_Task brief:_ Copy the listing below, replacing each "clock" with "watch" and changing nothing else. Leave out the pictures.

_Supplied entries:_
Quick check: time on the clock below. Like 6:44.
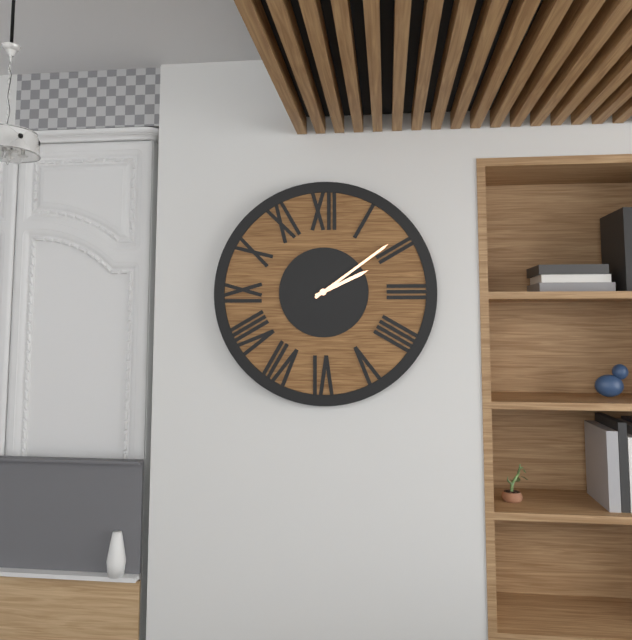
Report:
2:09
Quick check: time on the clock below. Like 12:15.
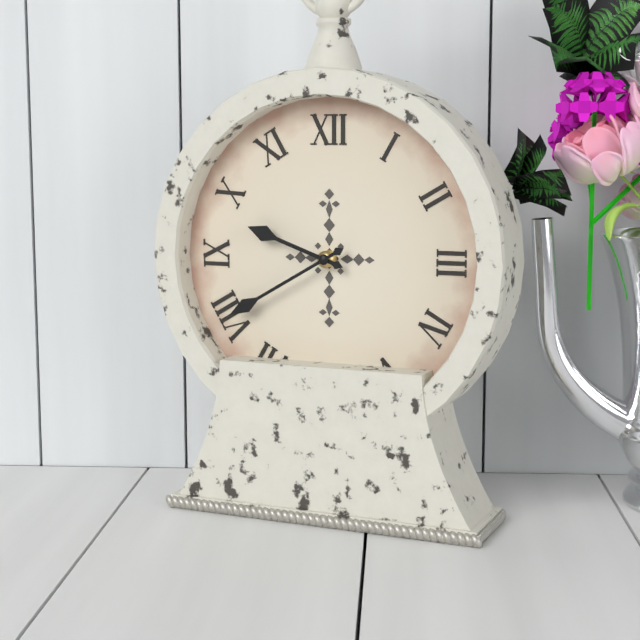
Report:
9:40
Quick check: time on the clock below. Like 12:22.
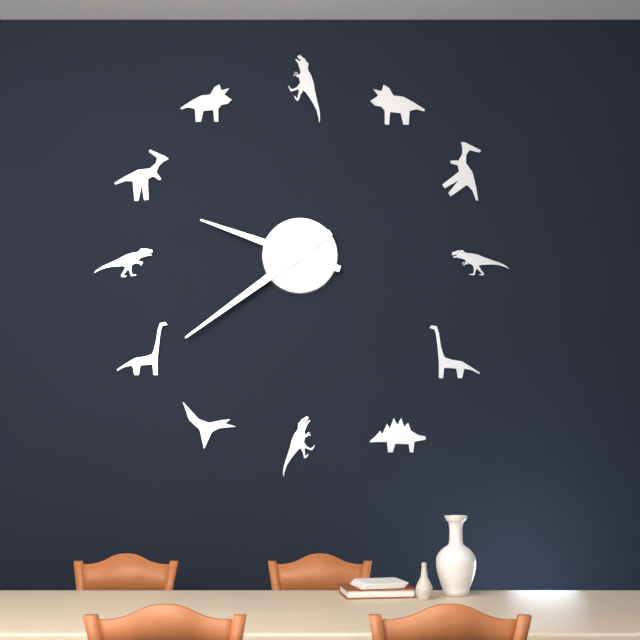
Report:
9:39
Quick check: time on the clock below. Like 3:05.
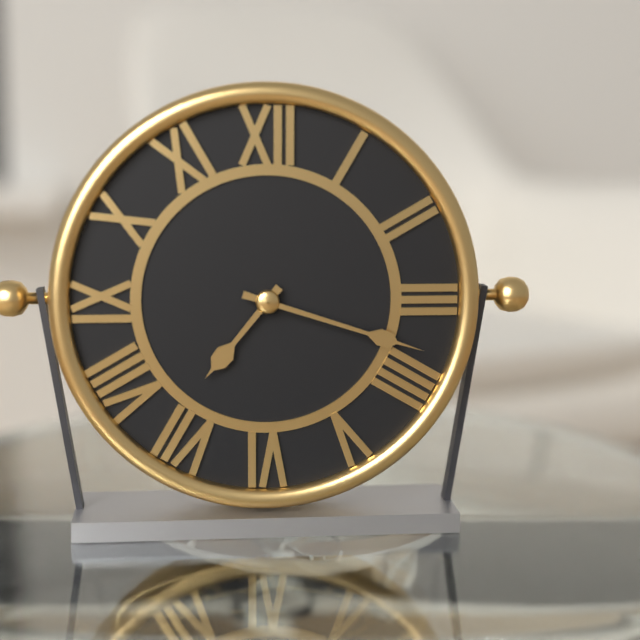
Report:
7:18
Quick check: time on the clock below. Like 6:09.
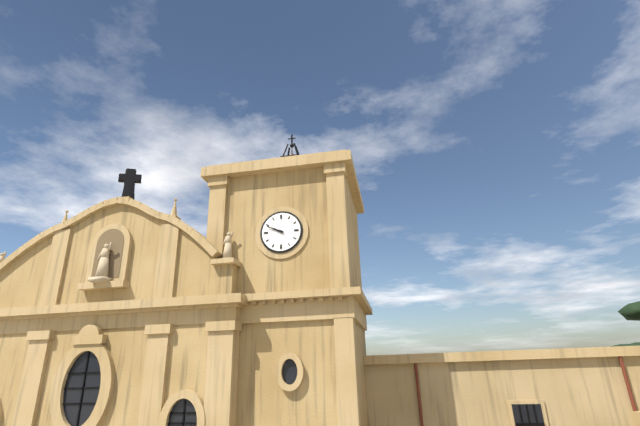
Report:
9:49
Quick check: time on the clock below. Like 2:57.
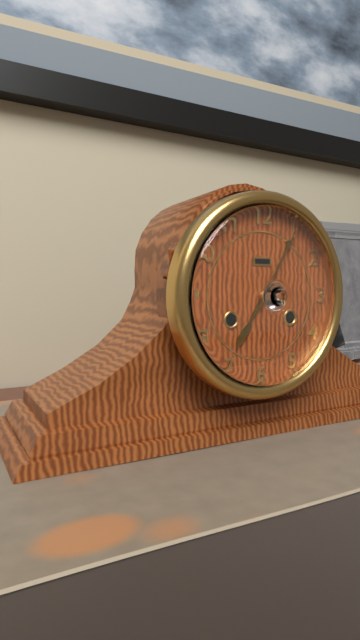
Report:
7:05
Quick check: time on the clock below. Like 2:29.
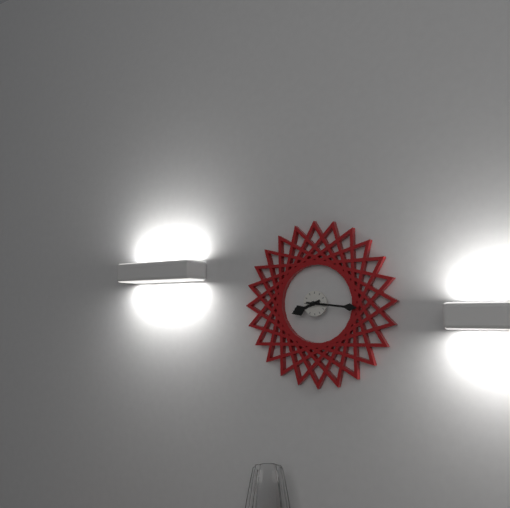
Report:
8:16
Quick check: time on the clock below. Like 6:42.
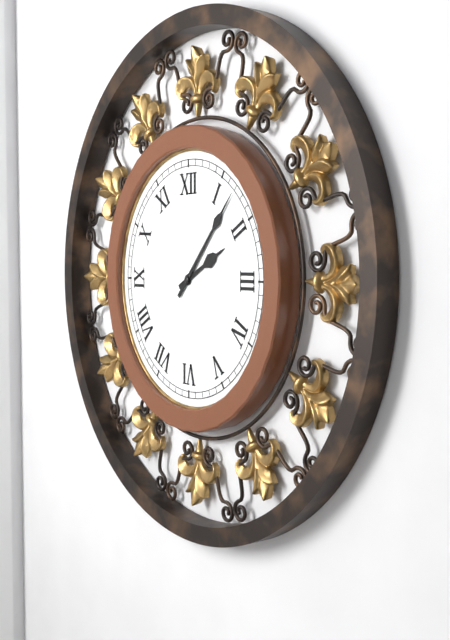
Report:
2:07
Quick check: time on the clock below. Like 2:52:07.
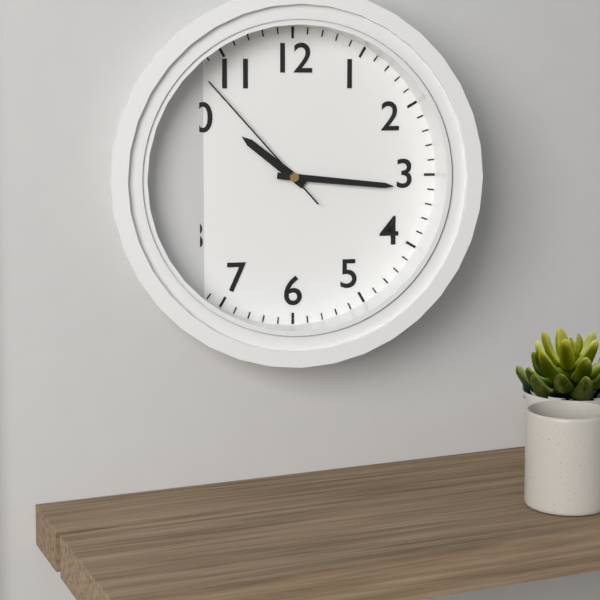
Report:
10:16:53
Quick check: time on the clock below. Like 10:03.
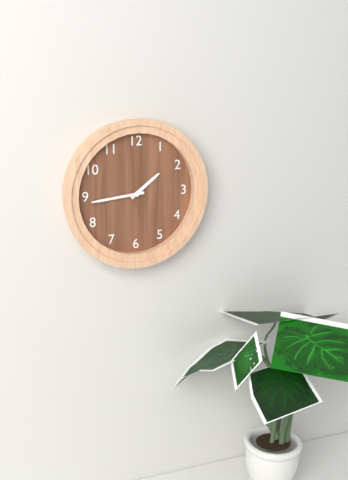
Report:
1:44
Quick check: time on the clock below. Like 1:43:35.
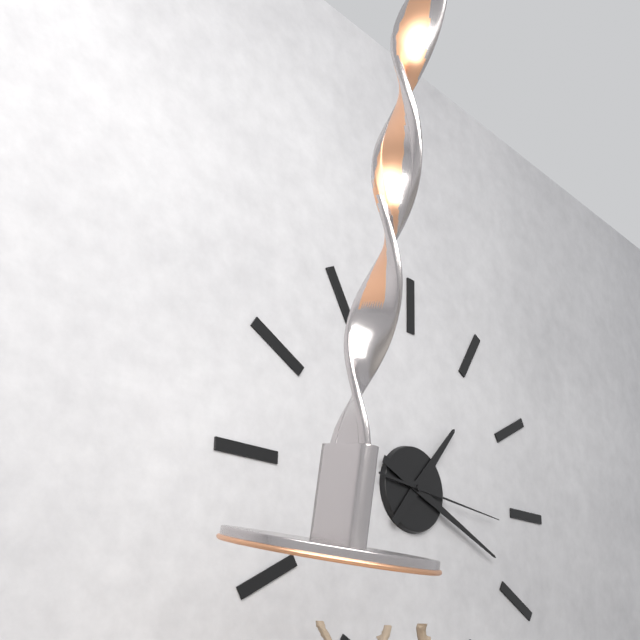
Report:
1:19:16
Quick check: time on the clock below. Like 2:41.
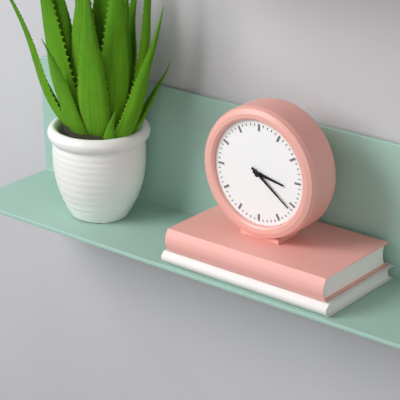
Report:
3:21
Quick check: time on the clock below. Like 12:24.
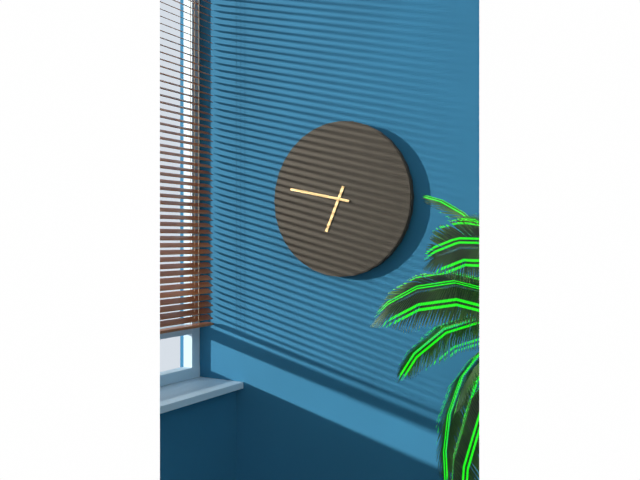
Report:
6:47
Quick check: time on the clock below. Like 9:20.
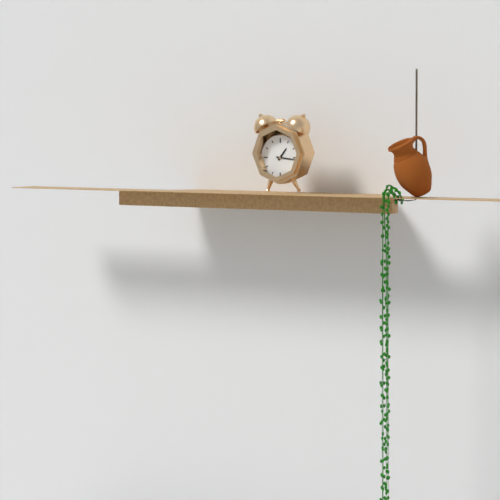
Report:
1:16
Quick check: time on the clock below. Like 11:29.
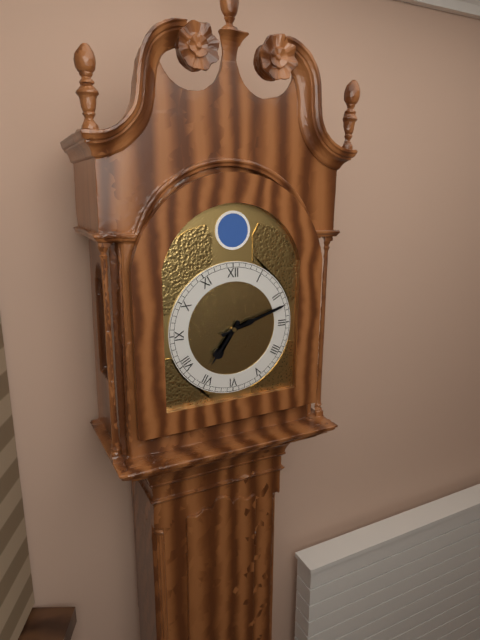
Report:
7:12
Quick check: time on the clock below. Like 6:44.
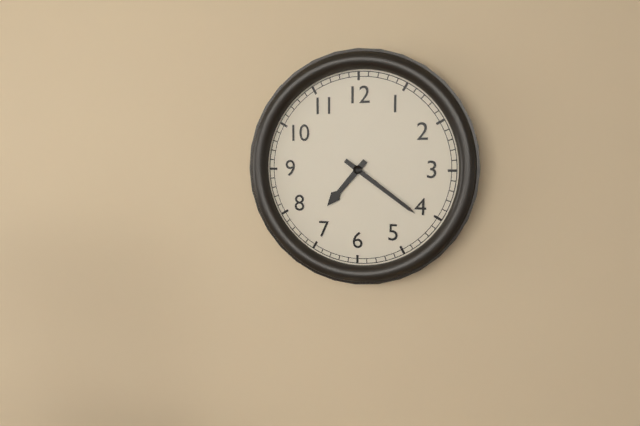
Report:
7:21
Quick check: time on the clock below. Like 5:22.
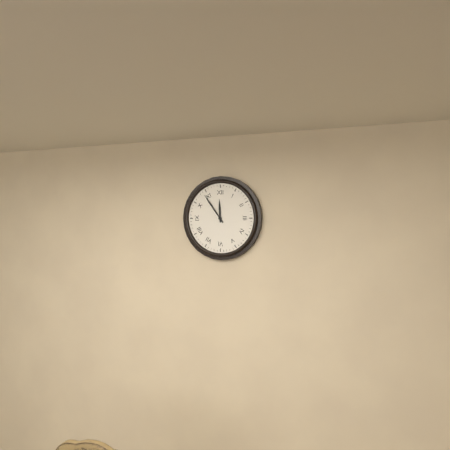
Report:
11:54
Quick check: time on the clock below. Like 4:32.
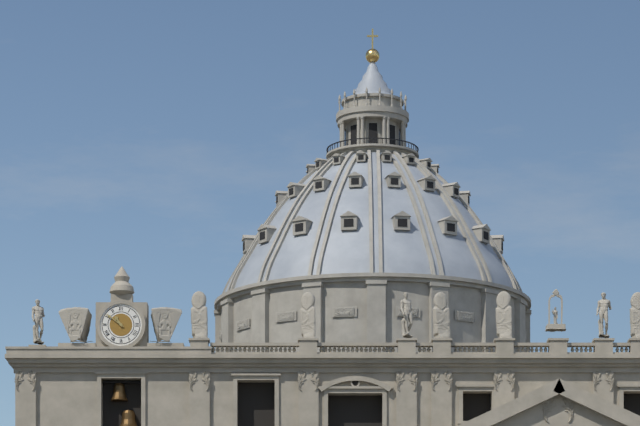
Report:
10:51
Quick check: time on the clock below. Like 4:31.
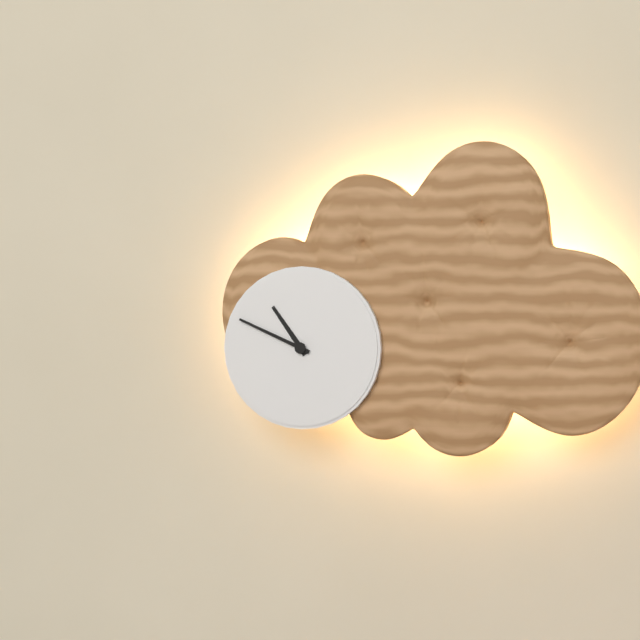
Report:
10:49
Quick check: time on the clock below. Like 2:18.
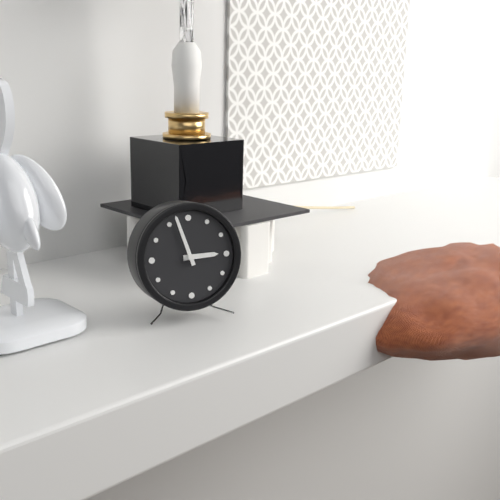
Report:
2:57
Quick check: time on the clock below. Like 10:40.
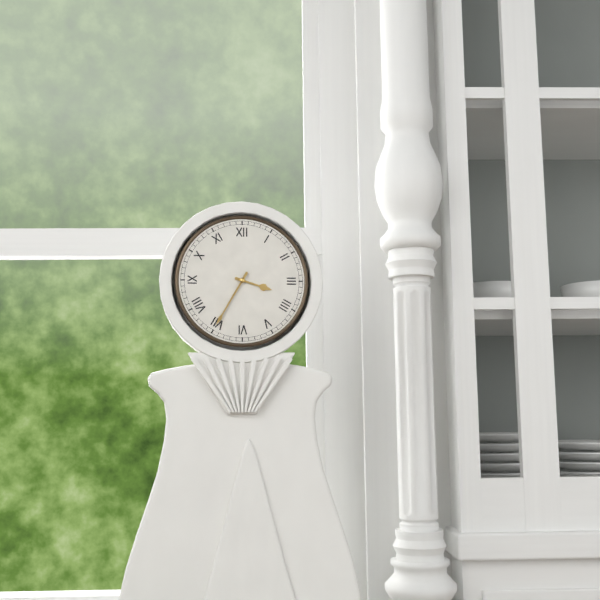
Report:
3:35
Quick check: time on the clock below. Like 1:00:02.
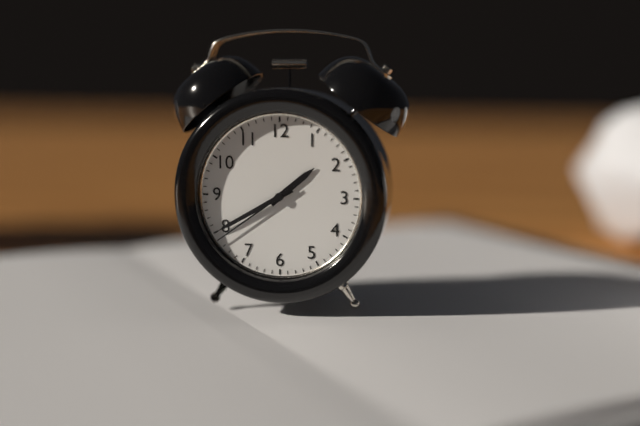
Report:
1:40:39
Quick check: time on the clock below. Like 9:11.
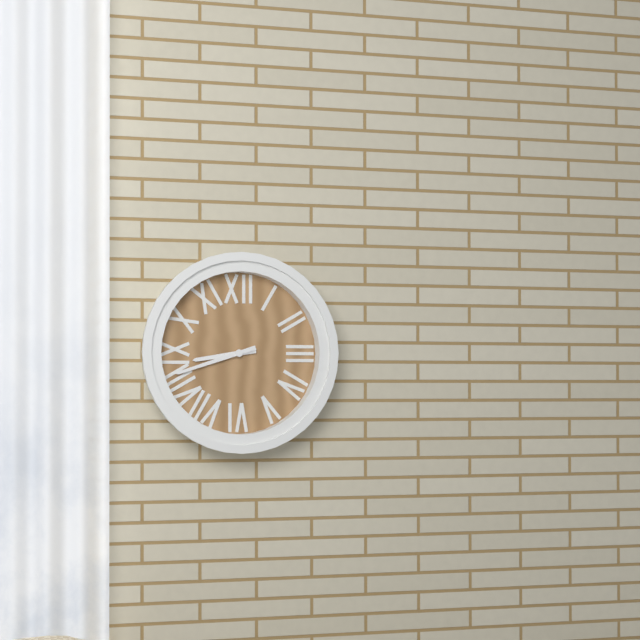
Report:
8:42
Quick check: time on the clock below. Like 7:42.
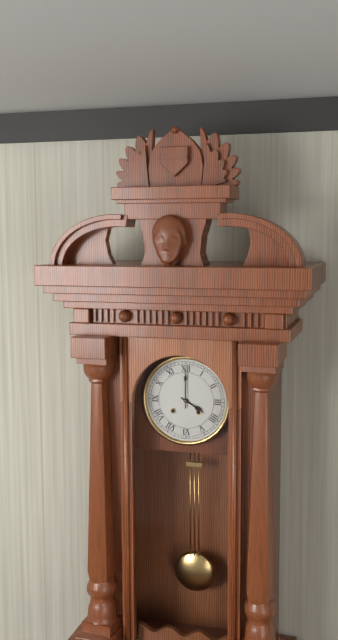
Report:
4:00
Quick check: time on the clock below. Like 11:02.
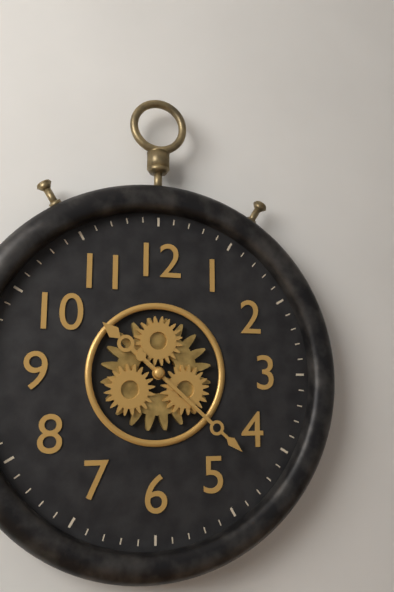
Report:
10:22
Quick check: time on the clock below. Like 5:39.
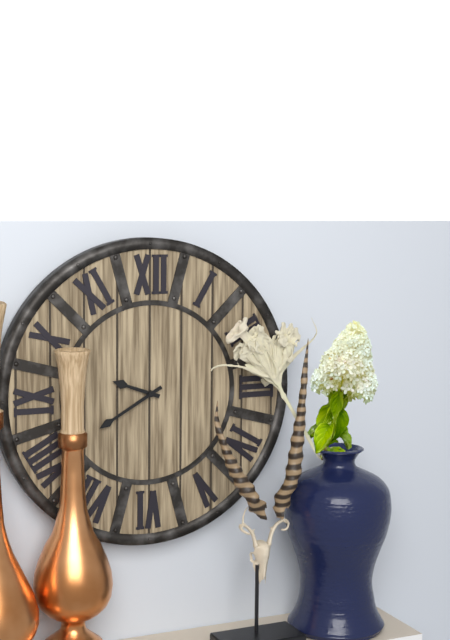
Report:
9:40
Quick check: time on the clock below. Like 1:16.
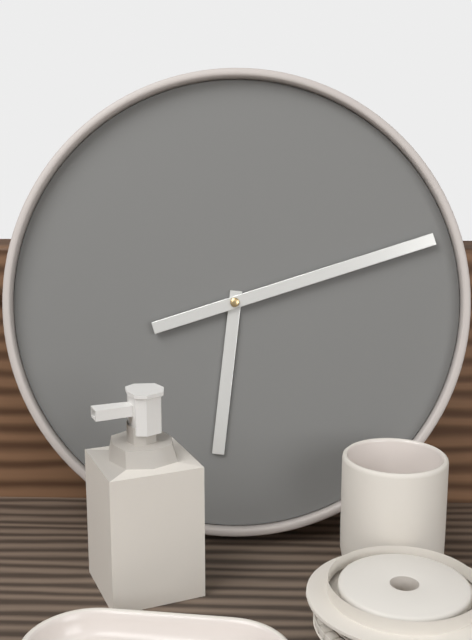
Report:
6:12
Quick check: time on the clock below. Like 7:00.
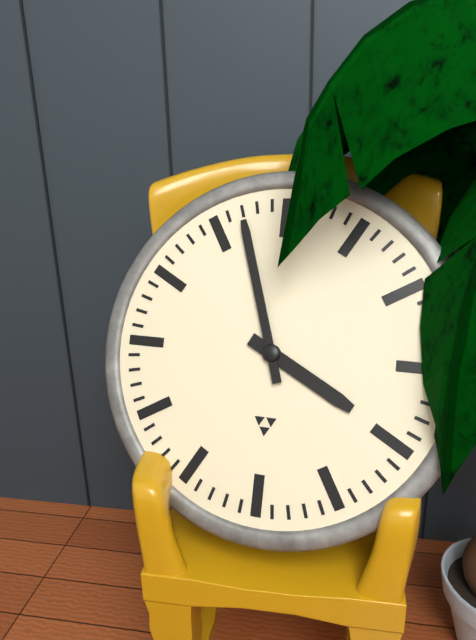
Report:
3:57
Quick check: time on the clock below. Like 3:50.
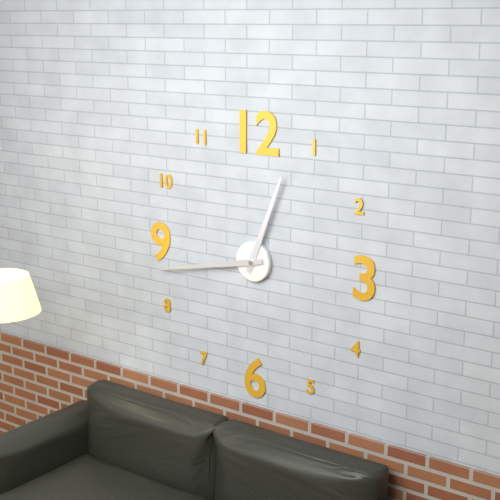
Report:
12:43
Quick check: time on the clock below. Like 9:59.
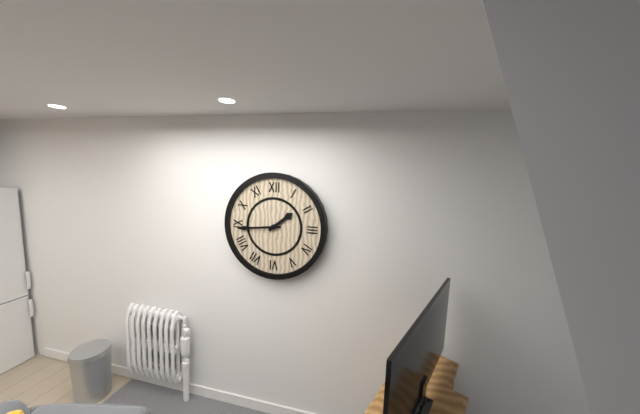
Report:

_Response for this exercise:_
Quick check: time on the watch below. Like 6:44.
Report:
2:09
Quick check: time on the watch below. Like 12:15.
Report:
9:40
Quick check: time on the watch below. Like 12:22.
Report:
9:39
Quick check: time on the watch below. Like 3:05.
Report:
7:18
Quick check: time on the watch below. Like 6:09.
Report:
9:49
Quick check: time on the watch below. Like 2:57.
Report:
7:05
Quick check: time on the watch below. Like 2:29.
Report:
8:16
Quick check: time on the watch below. Like 6:42.
Report:
2:07
Quick check: time on the watch below. Like 2:52:07.
Report:
10:16:53
Quick check: time on the watch below. Like 10:03.
Report:
1:44
Quick check: time on the watch below. Like 1:43:35.
Report:
1:19:16
Quick check: time on the watch below. Like 2:41.
Report:
3:21
Quick check: time on the watch below. Like 12:24.
Report:
6:47
Quick check: time on the watch below. Like 9:20.
Report:
1:16
Quick check: time on the watch below. Like 11:29.
Report:
7:12
Quick check: time on the watch below. Like 6:44.
Report:
7:21
Quick check: time on the watch below. Like 5:22.
Report:
11:54
Quick check: time on the watch below. Like 4:32.
Report:
10:51
Quick check: time on the watch below. Like 4:31.
Report:
10:49
Quick check: time on the watch below. Like 2:18.
Report:
2:57
Quick check: time on the watch below. Like 10:40.
Report:
3:35
Quick check: time on the watch below. Like 1:00:02.
Report:
1:40:39
Quick check: time on the watch below. Like 9:11.
Report:
8:42
Quick check: time on the watch below. Like 7:42.
Report:
4:00
Quick check: time on the watch below. Like 11:02.
Report:
10:22
Quick check: time on the watch below. Like 5:39.
Report:
9:40
Quick check: time on the watch below. Like 1:16.
Report:
6:12
Quick check: time on the watch below. Like 7:00.
Report:
3:57
Quick check: time on the watch below. Like 3:50.
Report:
12:43
Quick check: time on the watch below. Like 9:59.
Report:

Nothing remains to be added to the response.